2025年9月2日に「Rakuten Fashion Week Tokyo」でGlobal Fashion Collectiveが開催されました。
世界各国のデザイナーによる最新コレクションを通して、創造性と多様性に富んだインスピレーションあふれるファッションの楽しさを体験してきた様子をレポートします。
多様なデザイナーによるランウェイショー
「Global Fashion Collective(GFC)」は、20年以上の歴史を持つVancouver Fashion Weekを主催するVancouver Fashion Management Inc.によって運営されるプラットフォームであり、新進気鋭のファッションデザイナーを支援することを専門としています。
ニューヨーク、パリ、ミラノ、ロンドン、東京という世界5大都市のファッションウィークにて毎シーズン合同ランウェイショーを開催。

抽出情報
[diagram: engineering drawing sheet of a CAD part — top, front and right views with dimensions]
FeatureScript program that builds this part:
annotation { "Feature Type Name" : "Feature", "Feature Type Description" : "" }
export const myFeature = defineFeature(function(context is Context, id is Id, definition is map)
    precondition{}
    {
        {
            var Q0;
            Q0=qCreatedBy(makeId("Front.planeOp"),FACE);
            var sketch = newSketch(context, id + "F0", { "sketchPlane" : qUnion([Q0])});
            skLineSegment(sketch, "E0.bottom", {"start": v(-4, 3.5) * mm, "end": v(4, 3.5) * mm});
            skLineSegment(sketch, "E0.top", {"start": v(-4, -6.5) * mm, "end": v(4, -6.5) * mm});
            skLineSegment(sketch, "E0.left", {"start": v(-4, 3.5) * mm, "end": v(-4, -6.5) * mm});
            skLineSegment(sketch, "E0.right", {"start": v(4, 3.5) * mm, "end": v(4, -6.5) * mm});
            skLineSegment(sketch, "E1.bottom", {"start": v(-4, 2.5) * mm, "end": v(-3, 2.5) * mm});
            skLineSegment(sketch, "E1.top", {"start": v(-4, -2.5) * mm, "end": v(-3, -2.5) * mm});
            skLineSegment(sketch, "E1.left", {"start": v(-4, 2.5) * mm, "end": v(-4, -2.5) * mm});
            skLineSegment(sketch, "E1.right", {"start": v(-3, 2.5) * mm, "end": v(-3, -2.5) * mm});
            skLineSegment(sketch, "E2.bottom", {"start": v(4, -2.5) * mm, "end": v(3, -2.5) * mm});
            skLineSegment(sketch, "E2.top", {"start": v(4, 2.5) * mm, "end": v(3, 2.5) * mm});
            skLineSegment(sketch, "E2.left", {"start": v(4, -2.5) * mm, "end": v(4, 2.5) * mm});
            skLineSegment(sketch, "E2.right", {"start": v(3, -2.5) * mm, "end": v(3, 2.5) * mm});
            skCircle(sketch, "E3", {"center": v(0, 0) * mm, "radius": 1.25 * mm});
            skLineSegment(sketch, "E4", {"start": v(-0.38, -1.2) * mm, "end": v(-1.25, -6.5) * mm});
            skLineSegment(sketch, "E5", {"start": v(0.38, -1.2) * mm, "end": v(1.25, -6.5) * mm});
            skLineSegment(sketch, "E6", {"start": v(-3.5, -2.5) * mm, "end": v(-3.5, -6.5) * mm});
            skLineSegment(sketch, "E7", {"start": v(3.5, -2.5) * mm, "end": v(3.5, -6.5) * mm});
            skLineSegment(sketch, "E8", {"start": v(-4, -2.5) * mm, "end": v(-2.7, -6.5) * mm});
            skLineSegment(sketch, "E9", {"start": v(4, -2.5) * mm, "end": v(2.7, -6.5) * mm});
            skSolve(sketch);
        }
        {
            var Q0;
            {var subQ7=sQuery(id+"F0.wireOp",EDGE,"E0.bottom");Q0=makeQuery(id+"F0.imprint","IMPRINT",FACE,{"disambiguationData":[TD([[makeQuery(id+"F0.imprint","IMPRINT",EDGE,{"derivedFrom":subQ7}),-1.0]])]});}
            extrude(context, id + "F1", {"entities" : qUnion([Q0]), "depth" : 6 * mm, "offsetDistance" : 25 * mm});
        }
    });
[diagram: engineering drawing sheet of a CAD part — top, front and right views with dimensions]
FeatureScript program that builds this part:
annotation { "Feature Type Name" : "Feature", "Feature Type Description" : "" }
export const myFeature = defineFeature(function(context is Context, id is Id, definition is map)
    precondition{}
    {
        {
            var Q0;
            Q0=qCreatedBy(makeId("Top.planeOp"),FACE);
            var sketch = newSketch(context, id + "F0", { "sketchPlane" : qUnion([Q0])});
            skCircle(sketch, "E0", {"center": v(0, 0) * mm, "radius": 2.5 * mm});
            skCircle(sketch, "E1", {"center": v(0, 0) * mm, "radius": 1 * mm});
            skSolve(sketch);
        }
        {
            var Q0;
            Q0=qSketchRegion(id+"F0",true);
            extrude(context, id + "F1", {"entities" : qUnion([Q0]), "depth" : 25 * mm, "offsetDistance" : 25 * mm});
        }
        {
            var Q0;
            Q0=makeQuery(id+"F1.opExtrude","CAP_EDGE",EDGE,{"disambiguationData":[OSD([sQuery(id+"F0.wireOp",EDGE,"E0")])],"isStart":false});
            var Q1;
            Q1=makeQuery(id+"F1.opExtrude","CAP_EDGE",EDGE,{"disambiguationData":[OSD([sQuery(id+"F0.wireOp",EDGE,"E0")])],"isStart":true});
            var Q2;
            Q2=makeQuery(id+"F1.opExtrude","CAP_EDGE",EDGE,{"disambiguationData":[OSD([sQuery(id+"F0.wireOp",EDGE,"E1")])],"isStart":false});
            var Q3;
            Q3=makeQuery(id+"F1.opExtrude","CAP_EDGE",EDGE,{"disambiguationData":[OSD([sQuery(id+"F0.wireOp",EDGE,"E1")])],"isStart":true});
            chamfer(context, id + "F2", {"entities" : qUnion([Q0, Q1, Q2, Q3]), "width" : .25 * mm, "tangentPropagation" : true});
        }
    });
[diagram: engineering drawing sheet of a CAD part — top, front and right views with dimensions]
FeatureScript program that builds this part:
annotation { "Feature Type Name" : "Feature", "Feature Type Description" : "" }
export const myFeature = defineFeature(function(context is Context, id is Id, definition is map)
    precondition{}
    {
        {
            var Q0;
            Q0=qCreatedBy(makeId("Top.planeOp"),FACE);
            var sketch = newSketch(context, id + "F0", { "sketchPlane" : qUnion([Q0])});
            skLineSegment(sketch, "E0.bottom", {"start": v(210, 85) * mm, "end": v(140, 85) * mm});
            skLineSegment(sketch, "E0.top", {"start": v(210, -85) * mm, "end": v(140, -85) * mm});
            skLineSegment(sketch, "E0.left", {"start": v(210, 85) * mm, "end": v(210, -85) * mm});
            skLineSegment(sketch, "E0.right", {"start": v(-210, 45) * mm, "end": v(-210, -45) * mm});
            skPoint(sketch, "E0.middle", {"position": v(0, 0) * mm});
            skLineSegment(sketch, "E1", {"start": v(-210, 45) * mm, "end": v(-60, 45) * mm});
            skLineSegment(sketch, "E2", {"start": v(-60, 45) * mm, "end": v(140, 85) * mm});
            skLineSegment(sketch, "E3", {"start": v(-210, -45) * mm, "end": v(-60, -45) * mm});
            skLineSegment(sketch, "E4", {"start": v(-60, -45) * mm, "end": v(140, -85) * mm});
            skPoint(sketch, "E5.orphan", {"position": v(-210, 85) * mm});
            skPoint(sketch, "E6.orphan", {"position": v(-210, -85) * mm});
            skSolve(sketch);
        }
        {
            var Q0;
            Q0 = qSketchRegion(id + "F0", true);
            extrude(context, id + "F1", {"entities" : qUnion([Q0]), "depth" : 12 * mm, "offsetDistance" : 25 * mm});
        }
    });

資料の検討
1. Global Fashion Collectiveに関する記事によると、Global Fashion Collectiveを運営しているのはどの組織ですか。
2. Global Fashion Collectiveに関する記事の続きを、最後の文の後から書いてください。

回答一覧
1. Vancouver Fashion Weekを主催するVancouver Fashion Management Inc.です。

2.
デザイナーの国際的な認知拡大と新たなマーケット開拓を支援。
そしてこの度開催されたRakuten Fashion Week TokyoにおけるGFCのランウェイショーでは、多様な国際的デザイナーを一つのランウェイに集め、ファッションデザインの卓越性を披露。
日本、韓国、メキシコ、台湾、マレーシアのデザイナーが参加し、新進気鋭から実力派まで幅広い才能を反映するコレクションとなりました。
また、多くのデザイナーにとって自然は大きなインスピレーション源となり、人間と環境との関係をテーマに掲げております。
夜空を体現する煌めく素材から、都市環境を映し出す構造的なピースまで、様々な素材やシルエットを通じて表現。
私は第二部での、4ブランドのランウェイショーを観覧させていただきました。
A-JANE
マレーシアのブランドであるA-JANEは、SS26コレクション『KLANGKANTE』を発表しました。
本作は、作曲家ヘルムート・ラッヘンマンによる実験的楽曲《Pression》から着想を得ています。
音を形へと変換し、シャープなテーラリング、異世界的なシルエット、持続可能素材を用いた彫刻的レイヤリングを展開しました。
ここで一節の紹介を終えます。